Не  я  буду лезть в аристократию, а она полезет ко мне, не  я  буду гоняться за женщинами, а они набегут как вода, предлагая мне всё, что может предложить женщина. «Пошлые» прибегут за деньгами, а умных привлечет любопытство к странному, гордому, закрытому и ко всему равнодушному существу.  Я  буду ласков и с теми и с другими и, может быть, дам им денег, но сам от них ничего не возьму. Любопытство рождает страсть, может быть,  я  и внушу страсть. Они уйдут ни с чем, уверяю вас, только разве с подарками.  Я  только вдвое стану для них любопытнее. ... с меня довольно Сего сознанья. […]

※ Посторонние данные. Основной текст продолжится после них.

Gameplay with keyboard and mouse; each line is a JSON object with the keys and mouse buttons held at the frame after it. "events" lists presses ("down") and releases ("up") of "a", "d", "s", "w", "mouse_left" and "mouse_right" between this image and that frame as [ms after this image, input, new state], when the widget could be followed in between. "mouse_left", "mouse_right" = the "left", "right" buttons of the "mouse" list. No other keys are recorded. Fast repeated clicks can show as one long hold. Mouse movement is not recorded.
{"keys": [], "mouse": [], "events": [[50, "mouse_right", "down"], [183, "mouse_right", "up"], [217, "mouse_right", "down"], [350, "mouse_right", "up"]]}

 Да, моя «идея» - это та крепость, в которую  я  всегда и во всяком случае могу скрыться от всех людей, хотя бы и нищим, умершим на пароходе. Вот моя поэма! И знайте, что мне именно нужна моя порочная воля вся, - единственно чтоб доказать самому себе, что  я  в силах от неё отказаться.  Без сомнения, возразят, что это уж поэзия и что никогда  я  не выпущу миллионов, если они попадутся, и не обращусь в саратовского нищего. Может быть, и не выпущу;  я  начертал лишь идеал моей мысли. Но прибавлю уже серьёзно: если б  я  дошёл, в накоплении богатства, до такой цифры, как у Ротшильда, то действительно могло бы кончиться тем, что  я  бросил бы их обществу. (Впрочем, раньше ротшильдской цифры трудно бы было это исполнить.) И не половину бы отдал, потому что тогда вышла бы одна пошлость:  я  стал бы только вдвое беднее и больше ничего; но именно все, все до копейки, потому что, став нищим,  я  вдруг стал бы вдвое богаче Ротшильда! Если этого не поймут, то  я  не виноват; разъяснять не буду!

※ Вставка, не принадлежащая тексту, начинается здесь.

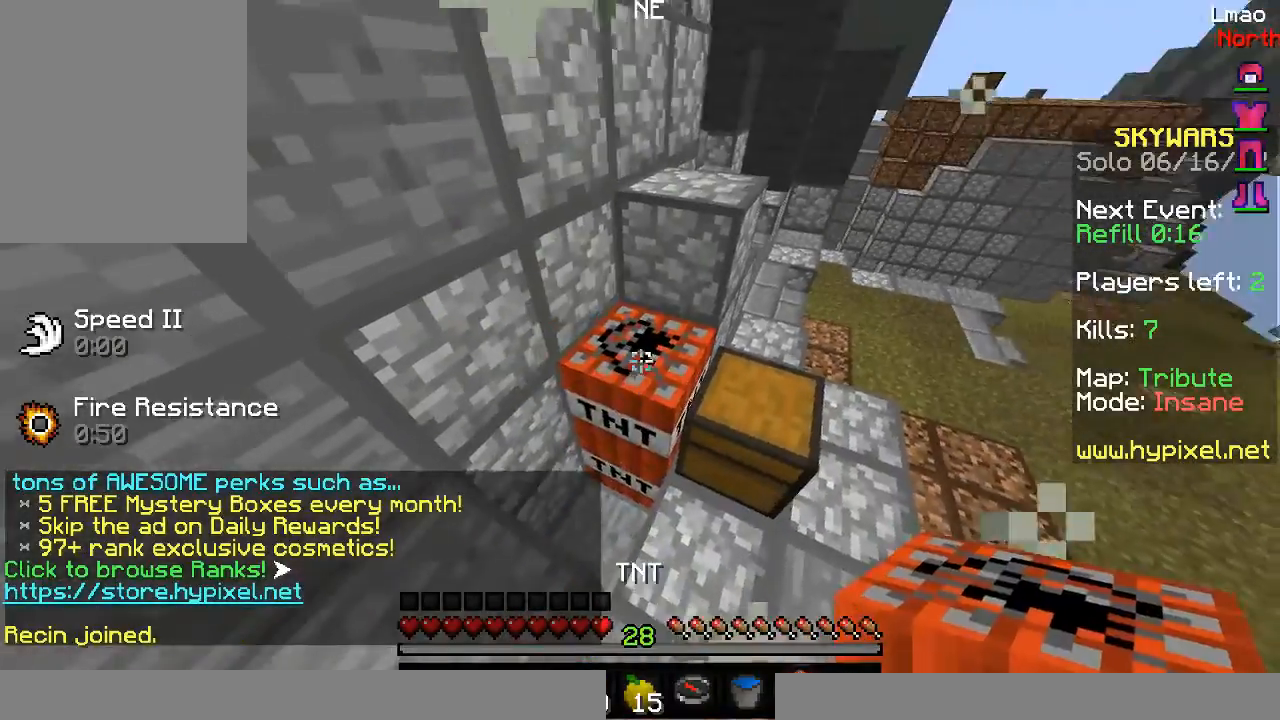
{"keys": ["a", "s"], "mouse": [], "events": [[217, "a", "down"], [233, "mouse_right", "down"], [283, "s", "down"], [350, "mouse_right", "up"]]}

«Факирство, поэзия ничтожества и бессилия! - решат люди, - торжество бесталанности и средины». Да, сознаюсь, что отчасти торжество и бесталанности и средины, но вряд ли бессилия. Мне нравилось ужасно представлять себе существо, именно бесталанное  и  серединное, стоящее перед миром  и  говорящее ему с улыбкой: вы Галилеи  и  Коперники, Карлы Великие  и  Наполеоны, вы Пушкины  и  Шекспиры, вы фельдмаршалы  и  гофмаршалы, а вот  я  -  бездарность  и  незаконность, и всё-таки выше вас, потому что вы сами этому подчинились. Сознаюсь, я доводил эту фантазию до таких окраин, что похеривал даже самое образование. Мне казалось, что красивее будет, если человек этот будет даже грязно необразованным. Эта, уже утрированная, мечта повлияла даже тогда на мой успех в седьмом классе гимназии; я перестал учиться именно из фанатизма: без образования будто прибавлялось красоты к идеалу. Теперь я изменил убеждение в этом пункте; образование не помешает.

Господа, неужели независимость мысли, хотя бы и самая малая, столь тяжела для вас? Блажен, кто имеет идеал красоты, хотя бы даже ошибочный! Но в свой я верую. Я только не так изложил его, неумело, азбучно. Через десять лет, конечно, изложил бы лучше. А это сберегу на память».